* _WHAT THE TASK ASKS_:
Identify every line in the records below that contains the word "Thus", and copy each of those lines.

* _RECORD EXTRACTS_:
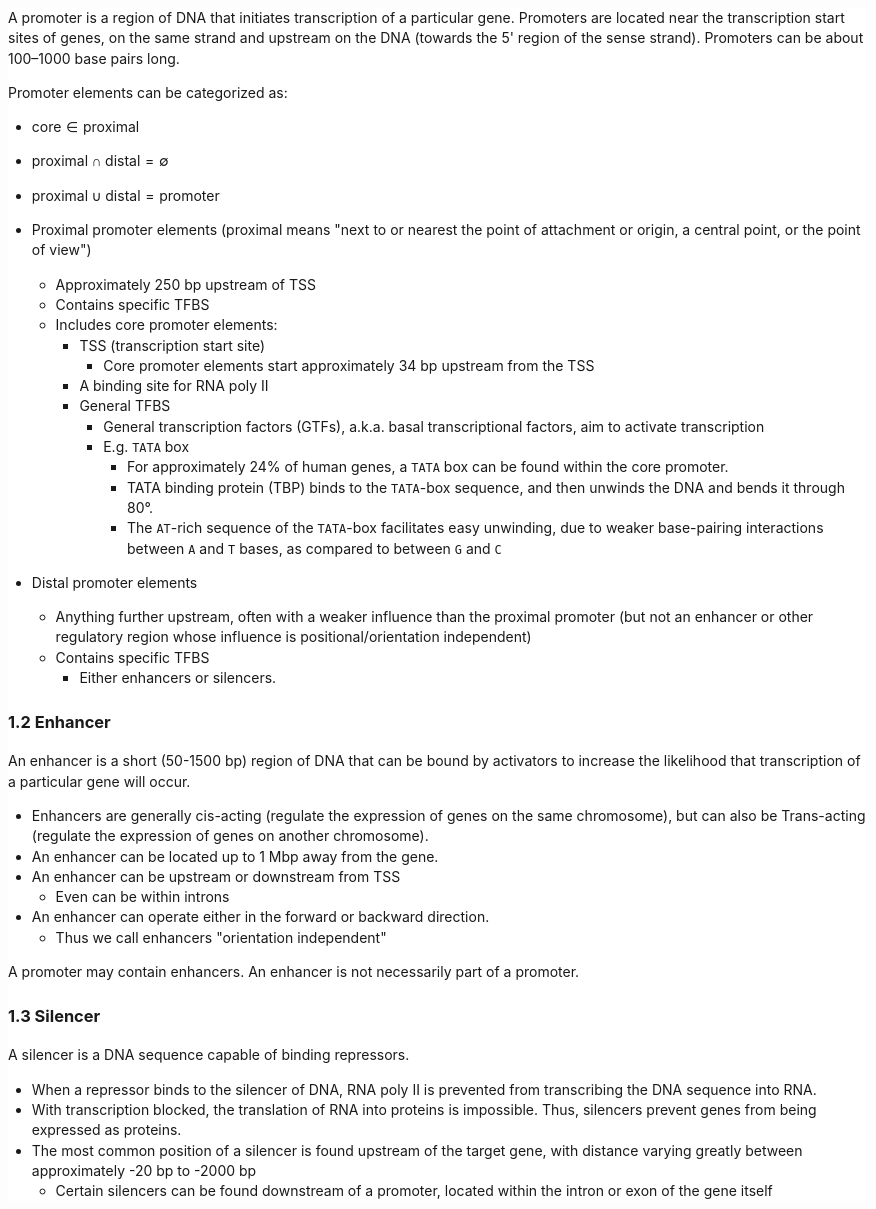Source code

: A promoter is a region of DNA that initiates transcription of a particular gene. Promoters are located near the transcription start sites of genes, on the same strand and upstream on the DNA (towards the 5' region of the sense strand). Promoters can be about 100–1000 base pairs long.

Promoter elements can be categorized as: 

- $\text{core} \in \text{proximal}$ 
- $\text{proximal} \cap \text{distal} = \emptyset$
- $\text{proximal} \cup \text{distal} = \text{promoter}$



- Proximal promoter elements (proximal means "next to or nearest the point of attachment or origin, a central point, or the point of view")
    - Approximately 250 bp upstream of TSS
    - Contains specific TFBS
    - Includes core promoter elements:
        - TSS (transcription start site)
            - Core promoter elements start approximately 34 bp upstream from the TSS
        - A binding site for RNA poly II
        - General TFBS
            - General transcription factors (GTFs), a.k.a. basal transcriptional factors, aim to activate transcription
            - E.g. `TATA` box
                - For approximately 24% of human genes, a `TATA` box can be found within the core promoter.
                - TATA binding protein (TBP) binds to the `TATA`-box sequence, and then unwinds the DNA and bends it through 80°.
                - The `AT`-rich sequence of the `TATA`-box facilitates easy unwinding, due to weaker base-pairing interactions between `A` and `T` bases, as compared to between `G` and `C`
- Distal promoter elements 
    - Anything further upstream, often with a weaker influence than the proximal promoter (but not an enhancer or other regulatory region whose influence is positional/orientation independent)
    - Contains specific TFBS
        - Either enhancers or silencers.

### 1.2 Enhancer

An enhancer is a short (50-1500 bp) region of DNA that can be bound by activators to increase the likelihood that transcription of a particular gene will occur.

- Enhancers are generally cis-acting (regulate the expression of genes on the same chromosome), but can also be Trans-acting (regulate the expression of genes on another chromosome).
- An enhancer can be located up to 1 Mbp away from the gene.
- An enhancer can be upstream or downstream from TSS
    - Even can be within introns 
- An enhancer can operate either in the forward or backward direction.
    - Thus we call enhancers "orientation independent"

A promoter may contain enhancers. An enhancer is not necessarily part of a promoter.

### 1.3 Silencer

A silencer is a DNA sequence capable of binding repressors.

- When a repressor binds to the silencer of DNA, RNA poly II is prevented from transcribing the DNA sequence into RNA.
- With transcription blocked, the translation of RNA into proteins is impossible. Thus, silencers prevent genes from being expressed as proteins.
- The most common position of a silencer is found upstream of the target gene, with distance varying greatly between approximately -20 bp to -2000 bp
    - Certain silencers can be found downstream of a promoter, located within the intron or exon of the gene itself
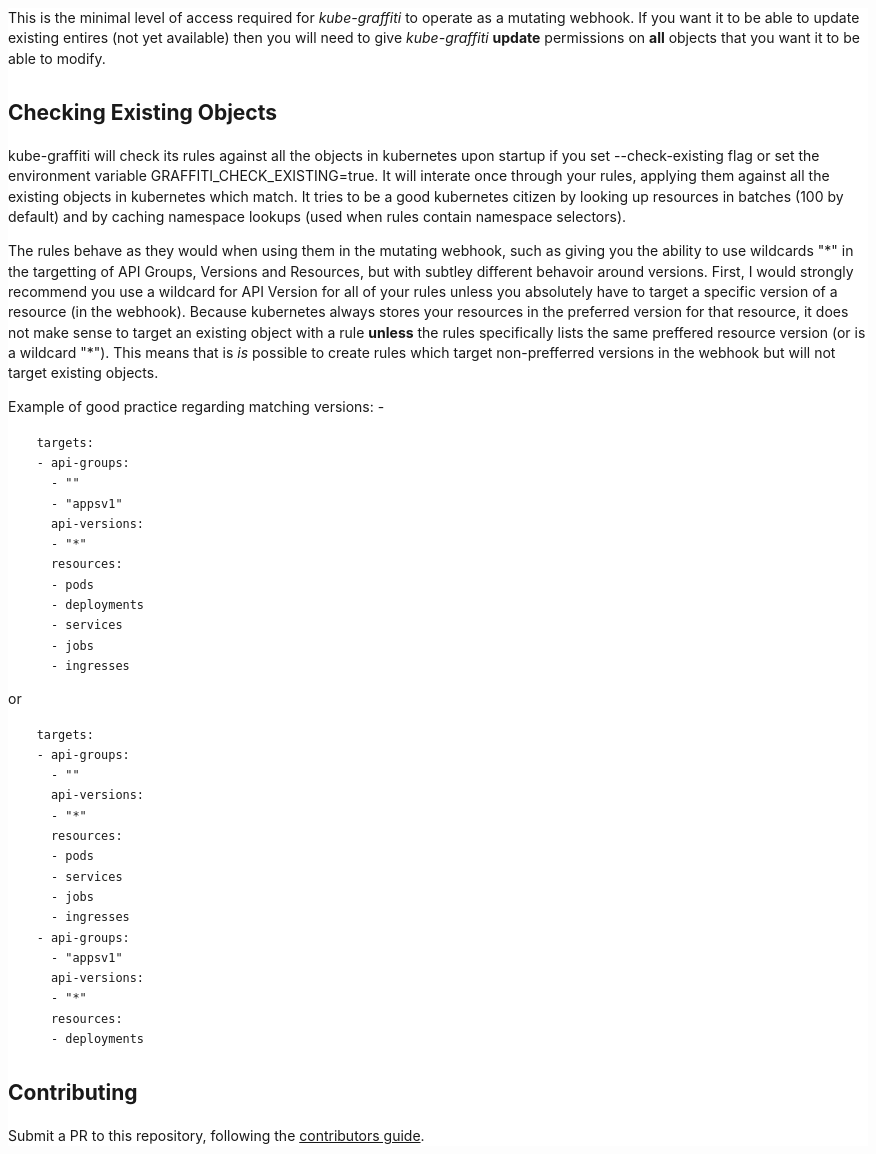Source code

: This is the minimal level of access required for *kube-graffiti* to operate as a mutating webhook.  If you want it to be able to update existing entires (not yet available) then you will need to give *kube-graffiti* **update** permissions on **all** objects that you want it to be able to modify.

Checking Existing Objects
-------------------------

kube-graffiti will check its rules against all the objects in kubernetes upon startup if you set --check-existing flag or set the environment variable GRAFFITI_CHECK_EXISTING=true.  It will interate once through your rules, applying them against all the existing objects in kubernetes which match.  It tries to be a good kubernetes citizen by looking up resources in batches (100 by default) and by caching namespace lookups (used when rules contain namespace selectors).

The rules behave as they would when using them in the mutating webhook, such as giving you the ability to use wildcards "&ast;" in the targetting of API Groups, Versions and Resources, but with subtley different behavoir around versions.  First, I would strongly recommend you use a wildcard for API Version for all of your rules unless you absolutely have to target a specific version of a resource (in the webhook).  Because kubernetes always stores your resources in the preferred version for that resource, it does not make sense to target an existing object with a rule **unless** the rules specifically lists the same preffered resource version (or is a wildcard "&ast;").  This means that is *is* possible to create rules which target non-prefferred versions in the webhook but will not target existing objects.

Example of good practice regarding matching versions: -

```
    targets:
    - api-groups:
      - ""
      - "appsv1"
      api-versions:
      - "*"
      resources:
      - pods
      - deployments
      - services
      - jobs
      - ingresses
```

or

```
    targets:
    - api-groups:
      - ""
      api-versions:
      - "*"
      resources:
      - pods
      - services
      - jobs
      - ingresses
    - api-groups:
      - "appsv1"
      api-versions:
      - "*"
      resources:
      - deployments
```

Contributing
------------

Submit a PR to this repository, following the [contributors guide](http://https://github.com/HotelsDotCom/kube-graffiti/CONTRIBUTING.md).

* _REPLY TO THE EXERCISE_:
    - Thus we call enhancers "orientation independent"
- With transcription blocked, the translation of RNA into proteins is impossible. Thus, silencers prevent genes from being expressed as proteins.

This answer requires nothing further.